> **Task 1**:
Answer these questions using the text on monitoring network services:
(a) What does visibility on network services help an organization understand?
(b) Which product is named as the way to scan both Internet-exposed services and internal network segments?
(c) According to the "Bigger picture" section, what three things does automation provide?
> **Task 2**: Carry on the text about monitoring network services from its last sentence.

> **Provided text**:
[Start of Attachment]

Monitor network services
Why it matters
Having visibility on network services (ports) and configuration changes is a critical piece in defensive cyber security strategy. It helps to understand an organization's exposure and enables hardening of networks by closing the unnecessary ports. Some key considerations are how to:
- Gain a holistic view on both Internet exposed services and open ports within the network segments
- Automate the scanning process
- Get notifications about changes against the baseline
How we can help
- SensorFleet PortDiff provides an easy way to scan for both Internet exposed services and within the internal network segments
- Scanning is fully automated with configurable scan intervals and port ranges to scan
- After the initial inventory scan, notifications on the changes against the baseline are provided
Bigger picture
Small scale, occasional port scans are easy to do manually but lack the scalability. Automation provides coverage, regularity and pinpoints the changes against the baseline. Distributed sensor network is a flexible staging platform for implementing a comprehensive port monitoring process.

[End of Attachment]

> **Data to examine**:
[Start of Attachment]

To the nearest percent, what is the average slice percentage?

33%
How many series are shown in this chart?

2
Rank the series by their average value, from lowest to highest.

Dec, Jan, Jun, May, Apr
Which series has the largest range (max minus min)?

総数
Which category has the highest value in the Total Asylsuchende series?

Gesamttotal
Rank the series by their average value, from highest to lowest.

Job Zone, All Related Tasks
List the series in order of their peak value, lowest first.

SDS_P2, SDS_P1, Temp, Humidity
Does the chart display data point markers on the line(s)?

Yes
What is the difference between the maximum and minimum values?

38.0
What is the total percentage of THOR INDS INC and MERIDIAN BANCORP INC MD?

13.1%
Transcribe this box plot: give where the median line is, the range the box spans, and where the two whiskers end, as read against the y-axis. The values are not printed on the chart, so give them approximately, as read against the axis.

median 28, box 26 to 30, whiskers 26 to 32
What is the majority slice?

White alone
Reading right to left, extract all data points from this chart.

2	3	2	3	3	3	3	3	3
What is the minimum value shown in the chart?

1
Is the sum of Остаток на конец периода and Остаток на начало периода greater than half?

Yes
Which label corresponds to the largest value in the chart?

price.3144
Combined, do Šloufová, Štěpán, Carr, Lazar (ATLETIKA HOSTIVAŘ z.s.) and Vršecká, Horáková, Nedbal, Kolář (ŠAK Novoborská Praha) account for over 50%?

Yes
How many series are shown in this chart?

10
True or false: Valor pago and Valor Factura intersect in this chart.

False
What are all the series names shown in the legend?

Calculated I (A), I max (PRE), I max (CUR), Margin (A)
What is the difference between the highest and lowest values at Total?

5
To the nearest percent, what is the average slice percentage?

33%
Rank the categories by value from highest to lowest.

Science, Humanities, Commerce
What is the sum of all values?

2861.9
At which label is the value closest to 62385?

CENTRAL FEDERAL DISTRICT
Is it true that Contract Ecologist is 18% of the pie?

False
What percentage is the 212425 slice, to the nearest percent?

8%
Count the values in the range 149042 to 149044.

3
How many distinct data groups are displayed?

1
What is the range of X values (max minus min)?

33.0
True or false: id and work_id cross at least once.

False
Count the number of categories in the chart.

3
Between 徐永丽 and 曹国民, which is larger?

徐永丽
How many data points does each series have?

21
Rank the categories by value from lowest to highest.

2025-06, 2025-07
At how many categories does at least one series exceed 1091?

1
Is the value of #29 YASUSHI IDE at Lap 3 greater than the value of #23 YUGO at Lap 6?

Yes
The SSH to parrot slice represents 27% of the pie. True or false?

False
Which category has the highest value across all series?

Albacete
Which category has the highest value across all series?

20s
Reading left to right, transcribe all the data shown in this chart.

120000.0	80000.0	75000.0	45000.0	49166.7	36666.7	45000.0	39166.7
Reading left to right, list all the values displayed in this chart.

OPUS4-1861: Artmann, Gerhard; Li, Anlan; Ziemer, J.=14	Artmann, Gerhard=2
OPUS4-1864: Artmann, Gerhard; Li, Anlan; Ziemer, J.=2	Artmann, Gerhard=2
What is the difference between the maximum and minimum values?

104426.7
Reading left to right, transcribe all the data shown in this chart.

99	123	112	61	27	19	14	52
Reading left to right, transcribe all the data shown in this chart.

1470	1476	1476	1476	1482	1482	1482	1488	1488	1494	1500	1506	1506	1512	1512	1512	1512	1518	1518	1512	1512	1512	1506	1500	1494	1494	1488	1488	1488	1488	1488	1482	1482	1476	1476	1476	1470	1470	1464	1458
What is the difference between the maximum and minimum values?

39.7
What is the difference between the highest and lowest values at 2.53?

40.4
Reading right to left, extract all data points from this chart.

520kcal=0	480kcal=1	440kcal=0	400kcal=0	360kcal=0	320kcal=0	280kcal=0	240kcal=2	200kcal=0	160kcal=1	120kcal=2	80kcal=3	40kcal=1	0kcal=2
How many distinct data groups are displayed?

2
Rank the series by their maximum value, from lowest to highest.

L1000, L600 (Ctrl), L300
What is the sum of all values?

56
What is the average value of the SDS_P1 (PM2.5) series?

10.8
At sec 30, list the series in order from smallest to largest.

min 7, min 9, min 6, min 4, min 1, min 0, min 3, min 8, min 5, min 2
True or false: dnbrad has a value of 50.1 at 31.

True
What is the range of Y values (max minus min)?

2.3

[End of Attachment]

> **Answer space 1**:
(a) The organization's exposure.
(b) SensorFleet PortDiff.
(c) Coverage, regularity, and pinpointing of changes against the baseline.

> **Answer space 2**:
The IBM Security X-Force Incident Response (IR) team analyzed cases over the last year involving cloud breaches and identified the most commonly exploited vulnerabilities and misconfigurations: — Virtual machines and other resources with default security settings that were erroneously exposed to the Internet. This included misconfigured platforms and insufficiently enforced network controls that exposed internal services directly to the Internet.